There’s also been a flurry of activity on large projects at the early stages of development.  Hanna Langholz Wilson Ellis is marketing the 1,200-acre Zediker Station site, which sits along I-70 just east of I-79. It’s the largest development site in PA and may be the only one served by both CSX and Norfolk Southern. The Hazelwood Green project has been advertised for developer proposals. Over the long haul, that’s a project that could lead to more than $1 billion in construction. The developer currently on site, RIDC, has reportedly locked up autonomous vehicle company Aptiv for 70,000 square feet to occupy most of the 2nd building in its Mill 19 project. That would trigger the start of the third 90,000 +/- square foot final phase. In the Strip District, Facebook confirmed that it was leasing most or all of District 15, a 105,000 square foot building being developed by RDC on Smallman Street. According to a recent story by Tim Schooley in the Business Times Facebook’s lease is the tip of the iceberg.
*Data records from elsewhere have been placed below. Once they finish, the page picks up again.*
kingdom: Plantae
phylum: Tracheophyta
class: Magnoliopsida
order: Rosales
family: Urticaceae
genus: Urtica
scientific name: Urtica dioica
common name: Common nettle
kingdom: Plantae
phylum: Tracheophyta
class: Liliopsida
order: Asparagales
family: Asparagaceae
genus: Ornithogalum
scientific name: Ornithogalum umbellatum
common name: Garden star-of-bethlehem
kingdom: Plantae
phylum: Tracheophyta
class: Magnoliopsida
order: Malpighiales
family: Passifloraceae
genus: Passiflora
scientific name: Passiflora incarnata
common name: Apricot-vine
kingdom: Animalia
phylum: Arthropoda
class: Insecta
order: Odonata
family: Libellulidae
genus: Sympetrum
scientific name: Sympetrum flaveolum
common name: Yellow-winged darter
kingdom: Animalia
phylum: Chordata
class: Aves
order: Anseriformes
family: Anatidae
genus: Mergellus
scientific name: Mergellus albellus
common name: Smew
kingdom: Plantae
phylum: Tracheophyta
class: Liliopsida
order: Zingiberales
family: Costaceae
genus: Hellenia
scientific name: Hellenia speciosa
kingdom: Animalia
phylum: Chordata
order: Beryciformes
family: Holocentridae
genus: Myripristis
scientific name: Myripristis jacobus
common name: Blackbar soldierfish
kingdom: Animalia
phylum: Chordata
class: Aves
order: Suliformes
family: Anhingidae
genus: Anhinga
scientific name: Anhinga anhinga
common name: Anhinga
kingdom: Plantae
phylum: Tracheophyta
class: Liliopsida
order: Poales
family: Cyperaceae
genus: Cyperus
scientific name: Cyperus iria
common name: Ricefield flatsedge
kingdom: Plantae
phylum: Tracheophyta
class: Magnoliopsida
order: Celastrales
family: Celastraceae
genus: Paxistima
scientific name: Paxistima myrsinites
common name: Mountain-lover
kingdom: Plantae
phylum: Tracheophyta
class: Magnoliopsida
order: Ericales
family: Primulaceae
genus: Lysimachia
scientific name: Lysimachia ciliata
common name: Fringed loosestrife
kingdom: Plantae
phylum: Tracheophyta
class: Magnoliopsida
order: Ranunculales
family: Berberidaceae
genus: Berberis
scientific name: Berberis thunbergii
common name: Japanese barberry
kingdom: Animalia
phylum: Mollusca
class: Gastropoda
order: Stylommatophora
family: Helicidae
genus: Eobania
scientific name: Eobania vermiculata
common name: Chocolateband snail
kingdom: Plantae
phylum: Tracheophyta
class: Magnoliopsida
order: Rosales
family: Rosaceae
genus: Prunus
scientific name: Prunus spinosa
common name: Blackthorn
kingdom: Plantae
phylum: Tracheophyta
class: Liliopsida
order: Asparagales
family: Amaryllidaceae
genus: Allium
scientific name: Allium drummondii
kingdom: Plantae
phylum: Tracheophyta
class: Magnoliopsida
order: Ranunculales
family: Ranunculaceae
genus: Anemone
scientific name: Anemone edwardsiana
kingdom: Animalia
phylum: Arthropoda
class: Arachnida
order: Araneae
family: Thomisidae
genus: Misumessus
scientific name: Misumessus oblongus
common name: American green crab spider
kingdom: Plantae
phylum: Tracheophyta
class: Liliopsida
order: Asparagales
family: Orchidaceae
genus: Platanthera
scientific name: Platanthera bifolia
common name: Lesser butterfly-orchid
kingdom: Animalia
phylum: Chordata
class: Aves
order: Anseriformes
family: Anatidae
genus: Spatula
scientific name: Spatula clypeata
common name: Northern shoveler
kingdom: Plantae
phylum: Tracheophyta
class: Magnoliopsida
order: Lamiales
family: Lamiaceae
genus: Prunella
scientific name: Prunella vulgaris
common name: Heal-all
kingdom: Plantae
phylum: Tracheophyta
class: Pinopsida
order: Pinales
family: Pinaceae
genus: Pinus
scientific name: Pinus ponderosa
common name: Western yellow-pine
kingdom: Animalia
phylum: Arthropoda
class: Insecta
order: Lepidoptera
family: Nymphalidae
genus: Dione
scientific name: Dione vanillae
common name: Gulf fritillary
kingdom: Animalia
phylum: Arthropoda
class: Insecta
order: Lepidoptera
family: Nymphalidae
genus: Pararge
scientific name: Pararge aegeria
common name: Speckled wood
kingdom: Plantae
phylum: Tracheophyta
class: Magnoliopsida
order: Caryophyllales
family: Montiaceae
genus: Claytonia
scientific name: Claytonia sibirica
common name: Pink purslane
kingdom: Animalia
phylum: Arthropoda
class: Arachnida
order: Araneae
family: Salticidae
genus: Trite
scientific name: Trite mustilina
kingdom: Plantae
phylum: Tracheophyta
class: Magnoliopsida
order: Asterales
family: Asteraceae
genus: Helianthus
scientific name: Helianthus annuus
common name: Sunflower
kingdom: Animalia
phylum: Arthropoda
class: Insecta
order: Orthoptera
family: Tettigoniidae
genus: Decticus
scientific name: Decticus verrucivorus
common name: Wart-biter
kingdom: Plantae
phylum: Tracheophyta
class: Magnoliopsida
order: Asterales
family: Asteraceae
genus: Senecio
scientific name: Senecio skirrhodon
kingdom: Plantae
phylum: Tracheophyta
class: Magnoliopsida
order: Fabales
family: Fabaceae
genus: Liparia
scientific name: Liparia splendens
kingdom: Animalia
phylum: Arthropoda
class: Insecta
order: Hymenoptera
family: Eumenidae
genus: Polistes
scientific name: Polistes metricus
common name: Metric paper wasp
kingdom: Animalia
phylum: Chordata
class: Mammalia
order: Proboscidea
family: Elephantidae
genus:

Schooley quotes JLL’s Dan Adamski estimating that there are 900,000 square feet of user requirements being shopped in the Strip now. That would make for another explosion of office projects. One of those may be JMC Holdings’s proposed adaptation of the Wholey cold storage building on 15th Street. The developer has engaged Desmone Architects to work on a 350,000 square foot re-use but is reported to be looking at hiring an architect to design a new 17-story, 500,000 square foot building on the site.

As intriguing as this tech demand is, it’s worth noting that most, if not all, of it is new in 2018. It was only last year that occupants like Apple and Argo AI were snatching up big chunks of 3 Crossings. When someone says that the emerging technology sector is growing faster than you can understand, this is what they mean.